Мне кажется, первоначальный позыв к писательству исходит не от разума, а от некоего врожденного инстинкта. Инстинкт дает о себе знать в ранние годы и, по-моему, где-то совпадает с началом полового созревания. Не хочется так думать о явлении, столь много дающем сердцу, разуму и душе, но что поделаешь: очевидно, природный грех присутствует в физиологической, телесной основе творчества, и непорочного зачатия тут ждать не приходится. Физиологически писательство начинается с чувств мелких, таких как тщеславие и легкомыслие. Это — общее и для малоодаренного дилетанта, и для будущего гения. Со временем эти мелкие чувства, к сожалению, не исчезают, но у одних они остаются ведущими, другие, обретя духовность, подчиняют ей эти чувства, правда, не до конца. Третьи же, со здоровой физиологией, вообще успевают взять писательский инстинкт под контроль разума, и даже, если некоторые из них в дальнейшем продолжают заниматься сочинительством, это лишь укрепляет их нервы, продлевает жизнь и, случается, приносит миллионные состояния, ибо то, чем они занимаются, напоминает писательство лишь внешне. По сути это то же вязание на спицах. Впрочем, вязать тоже надо уметь, но в конце концов, не получилось с вязанием советских идеологических или западных бульварных романов, вполне можно заняться иным, стать комсомольским работником или торговать пивом. А попробуй выйди из игры, если ты упустил момент, когда еще можно было остановиться, и творческий инстинкт возобладал над твоим сознанием. Это значит — игра началась всерьез, и выйти из нее неповрежденным уже невозможно. Потому что глубинному творческому инстинкту плевать — есть у тебя талант или нет, есть у тебя физические и душевные силы или нет, умен ты или нет. Ввязался в игру, играй до конца. Нет таланта, становись литературным аферистом, паясничай, фокусничай словом, а то и просто копайся в грязи, если рядом нет дядьки-цензора и модернистская бесформица освобождает тебя от обязанностей знать основы писательского ремесла.

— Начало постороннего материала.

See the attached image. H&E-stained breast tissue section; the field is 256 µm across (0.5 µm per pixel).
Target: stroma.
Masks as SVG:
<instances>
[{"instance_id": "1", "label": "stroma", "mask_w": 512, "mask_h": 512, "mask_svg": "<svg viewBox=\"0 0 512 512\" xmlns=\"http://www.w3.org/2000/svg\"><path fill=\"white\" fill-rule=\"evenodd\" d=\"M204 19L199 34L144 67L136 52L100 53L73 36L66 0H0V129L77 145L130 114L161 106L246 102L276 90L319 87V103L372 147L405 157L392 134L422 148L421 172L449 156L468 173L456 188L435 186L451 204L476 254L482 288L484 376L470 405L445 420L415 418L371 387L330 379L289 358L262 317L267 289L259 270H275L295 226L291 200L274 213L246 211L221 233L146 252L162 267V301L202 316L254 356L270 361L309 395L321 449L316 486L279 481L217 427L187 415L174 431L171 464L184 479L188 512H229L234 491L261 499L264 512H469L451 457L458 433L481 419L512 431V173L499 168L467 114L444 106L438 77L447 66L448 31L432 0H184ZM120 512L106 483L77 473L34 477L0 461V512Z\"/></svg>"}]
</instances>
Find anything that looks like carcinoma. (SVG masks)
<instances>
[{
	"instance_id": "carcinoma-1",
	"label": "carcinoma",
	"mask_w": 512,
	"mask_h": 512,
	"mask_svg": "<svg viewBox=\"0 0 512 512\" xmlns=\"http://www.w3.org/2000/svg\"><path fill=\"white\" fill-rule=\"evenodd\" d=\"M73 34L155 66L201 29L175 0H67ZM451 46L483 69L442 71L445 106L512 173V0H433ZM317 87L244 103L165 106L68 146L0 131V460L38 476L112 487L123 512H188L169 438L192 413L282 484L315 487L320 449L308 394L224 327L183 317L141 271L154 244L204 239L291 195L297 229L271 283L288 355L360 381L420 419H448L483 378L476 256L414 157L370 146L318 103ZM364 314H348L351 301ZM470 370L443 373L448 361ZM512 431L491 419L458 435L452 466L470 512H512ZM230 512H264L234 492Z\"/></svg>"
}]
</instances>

Профессия писателя сегодня страшно скомпрометирована, и дело не только в том, что она переполнена слишком большим количеством тщеславных пошляков и хитрых шутов. В конце концов, пошляков и шутов на паперти литературного храма всегда хватало. Пустовато стало в самом храме, и если хочешь найти поддержку, получить благословение в смертельной игре, в смертельной борьбе со своим собственным мозгом и собственным сердцем, то спешишь не к теплым, живым ладоням, а к святым могилам, спешишь не в храм, а на кладбище. При том, что лучшие моменты творчества и без того подобны смерти и равносильны смерти, а имя писателя, сумевшего победить свой мозг и одолеть свое сердце, высечено на титульном листе, как на надгробной плите. Мне кажется, такое испытал Лев Толстой у томов "Войны и мира" или Сервантес у "Дон-Кихота". И наверное, потому после значительной книги так трудно воскреснуть, наверное потому после "Войны и мира" Толстой надолго ушел в холодный схематичный морализм. Вот как тяжел и опасен подлинный писательский труд, даже если он не усугублен внешними обстоятельствами.

А если этот труд внешними обстоятельствами усугублен, то с писательством происходит то, чему мы, обитатели двадцатого века, являемся свидетелями. Всемирные деньги захватил в свои руки всемирный мещанин в его советском или его капиталистическом облике, и он поддерживает и кормит только ту культуру, ту литературу, которая соответствует его потребностям. А это значит, что из-под подлинной литературы выбита ее хлебная опора.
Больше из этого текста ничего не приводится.